This thread is interesting since I am trying to introduce a new usage
pattern with bare metal servers and chef-provisioning.
I have one Chef server and whenever we buy a new set of racks in one of our
datacenters, servers boot via PXE and automatically register in Chef in a
specific “firstboot” role.
For now we assign nodes manually with one node per file in a git repo and
#1 is avoided by using git to solve conflicts. #2 is not too bad since we
can re-sync from git if a Chef run happened during a modification.
I would like to stop using Chef nodes as file but use the new chefDK
provision command with a special driver that would “pick” a node from the
firstboot pool (so basically my “cloud” provider is the pool of firstboot
nodes in Chef). Without dealing with concurrent access to Chef provision,
this seem doable: to allocate a node I can “tag” a firstboot node and
delete it once the machine is ready.
But how to do this with concurrent access? It seems almost impossible. And
the way things are going with Policy files will tend towards a separate git
repo and provision cookbook per policy, all sharing the same pool of
firstboot nodes (for now I don’t use Policy files).
I wish I could have a way to “lock” a node or something like that.
On Jul 2, 2015 1:51 AM, “Daniel DeLeo” email@example.com wrote:
On Wednesday, July 1, 2015 at 3:08 PM, Lamont Granquist wrote:
is the closest thing we have for plans for addressing node editing
conflicts, but it still won’t help you in the case of two admins doing a
knife node edit. It does address a lot of the use cases of #2.

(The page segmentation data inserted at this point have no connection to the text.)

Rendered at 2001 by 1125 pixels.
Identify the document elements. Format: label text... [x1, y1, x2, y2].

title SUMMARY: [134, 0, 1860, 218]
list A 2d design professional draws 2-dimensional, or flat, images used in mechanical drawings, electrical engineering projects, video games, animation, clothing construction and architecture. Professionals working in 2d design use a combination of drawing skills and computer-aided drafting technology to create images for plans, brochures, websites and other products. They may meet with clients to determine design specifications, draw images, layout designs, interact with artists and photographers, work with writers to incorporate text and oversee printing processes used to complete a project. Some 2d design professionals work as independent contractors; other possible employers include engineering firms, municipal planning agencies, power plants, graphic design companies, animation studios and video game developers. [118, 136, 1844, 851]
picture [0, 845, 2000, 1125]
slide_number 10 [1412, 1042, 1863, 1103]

#1 might be addressed better via something like a knife plugin the
converted the task the admins were doing into something more similar to
knife node run_list add 'role[foo]'. by getting it onto the command line
you narrow the race condition between reading the old value and writing the
new value. you could also make it even a bit more
declarative/idempotent/convergent so that running it twice by two admins
didn’t result in duplicated edits (unlike knife node run_list add).
Policyfiles mitigate the problem by moving the really contentious part
(the run_list) out of the node and into a different object which is shared
between nodes. If you’re making heavy use of node-specific attributes it
won’t help, but I’d recommend avoiding those as much as possible anyway.